In calculus, determining a global maximum of a function is all about finding the highest point over its entire interval. When we talk about global maximum in the context of calculus optimization, we aim to locate the maximum output that a function can achieve over a specified range.
This is different from a local maximum, which is simply the highest point within a small neighborhood.
In the problem we are considering, the function is examined over the interval \([0, \infty)\).

• A global maximum value is when the function has a peak that surpasses all other function values within the given interval.
• In our example, the global maximum is found by evaluating the function at critical points and endpoints, as these are key spots where extreme values commonly occur.
• For the function \( f(x) = \frac{2x}{x^2 + 4} \), we calculated the global maximum to be \( \frac{1}{2} \) at \( x = 2 \).

Finding a global maximum is crucial in fields requiring optimization, such as when a business seeks to maximize profits within constraints.

Just as with finding a global maximum, we can determine a global minimum by examining the lowest point of a function over its complete interval. A global minimum is where the function attains its smallest value on the set interval.
For the function in our exercise \( f(x) = \frac{2x}{x^2 + 4} \), we need to evaluate the function at the interval's endpoints and critical points.

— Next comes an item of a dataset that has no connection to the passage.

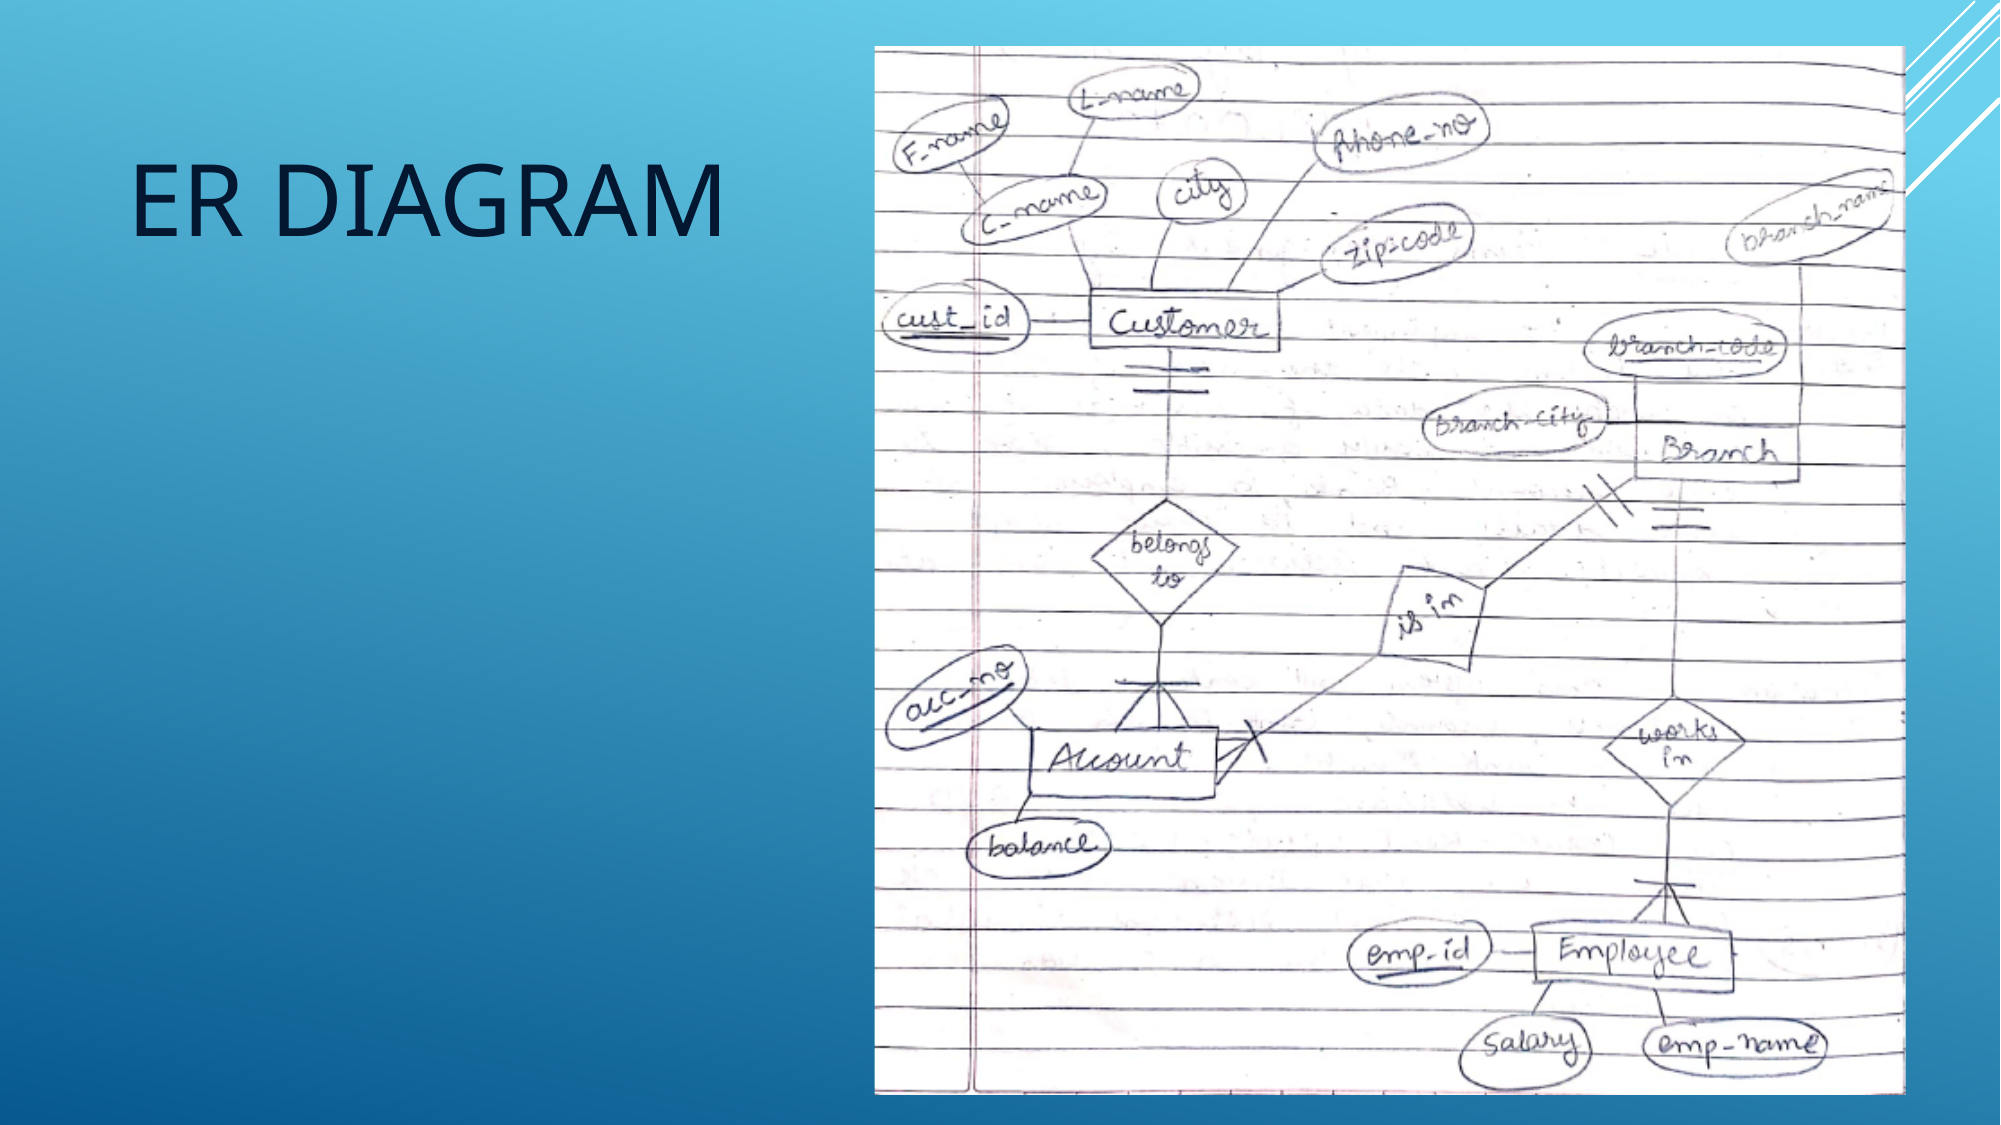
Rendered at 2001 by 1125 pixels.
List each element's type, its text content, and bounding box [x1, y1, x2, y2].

• A critical feature of global minimum calculations is the need to consider limiting behavior as shown when \(x \rightarrow \infty \) where the function approaches \(0\).
• Evaluating \(f(x)\) at the endpoints might tell us about minimums, specifically at \(x = 0\), this value is \(0\).
• Thus, in this problem, the global minimum value is \(0\), occurring both at \(x = 0\) and as \(x\) heads to infinity.

The importance of determining global minimum values cannot be understated, especially where minimizing costs or resources is needed.

Critical points are key in identifying function behaviors, particularly where a function might achieve local or global maxima or minima.
A critical point occurs at \(x\) where the derivative of a function equals zero or does not exist. Determining these can help us understand significant trends and changes in the function's slope.

• In our step-by-step problem, we found critical points by setting the derivative to zero,\( f'(x) = 0 \).
• Our computations gave \( x = 2\) as a critical point within the given interval \([0, \infty)\).
• These points are vital as they mark where the function may stop increasing or decreasing.

To ensure clarity, looking at the sign of the derivative around these points aids in predicting behavior, specifically whether the point is a maximum or a minimum.

When dealing with functions expressed as a ratio, the quotient rule is the go-to method for finding derivatives.
The quotient rule helps calculate the derivative of a function that can be written in the form \( \frac{g(x)}{h(x)} \), where both \(g(x)\) and \(h(x)\) are differentiable functions.
Let's dissect the rule:

• For a function \( f(x) = \frac{g(x)}{h(x)} \), the derivative \( f'(x) = \frac{g'(x)h(x) - g(x)h'(x)}{(h(x))^2} \).
• Applying it to our problem: \( g(x) = 2x \) and \( h(x) = x^2 + 4 \), we computed \( f'(x) = \frac{8 - 2x^2}{(x^2 + 4)^2} \).
• This derivative informs us about the function's rate of change, revealing critical points when set to zero.

One must remember that the quotient rule often requires neat algebraic manipulation to arrive at a simplified and actionable derivative for further analysis.